Interested in more nitty gritty details? In one of his first videos with Explosion, Vincent explains how to use Prodigy to train a named entity recognition model from scratch by taking advantage of semi-automatic annotation and modern transfer learning techniques. On the topic of efficient labeling, this recent Prodigy video shows how you can use a bulk labeling technique to prepare data for Prodigy and illustrates that a pre-trained language model can help you annotate data. Finally, this Prodigy video shows how you might be able to improve the annotation experience by leveraging sense2vec to pre-fill named entities.
Talks
We are always excited to talk about our vision on implementing developer tools, general design choices or new features that we released. In January, Ines appeared on ZenML’s podcast Pipeline Conversations and talked about creating tools that spark joy. She also gave the keynote at the New Languages for NLP conference at Princeton in May. Her talk covered the challenges for non-English NLP and how spaCy allows you to develop advanced NLP pipelines, including for typologically diverse languages. In June, she presented a nice recap of spaCy’s changes over time on Deepak John Reji’s D4 Data Podcast.

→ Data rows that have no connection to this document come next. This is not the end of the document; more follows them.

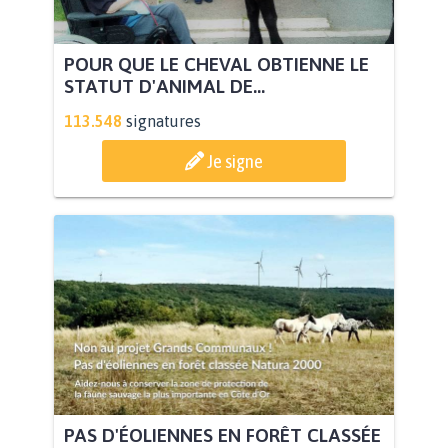
POUR QUE LE CHEVAL OBTIENNE LE
STATUT D'ANIMAL DE...
113.548
signatures
Je signe
PAS D'ÉOLIENNES EN FORÊT CLASSÉE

Over at the Data-aware Distributed Computing (DADC) conference in July, Damian and Magda gave a talk on collecting high-quality adversarial data for machine reading comprehension tasks with humans and models in the loop. Victoria and Damian also both gave talks at PyData Global in the beginning of December.
If you were ever curious about what some of us get up to at Explosion, as of December we’ve added an events page to our website where you can see upcoming and past talks from us. If you want to meet us in person and learn about our tools, maybe grab some stickers, check it out!
With the community and the team continuing to grow, we look forward to making 2023 even better. Thanks for all your support!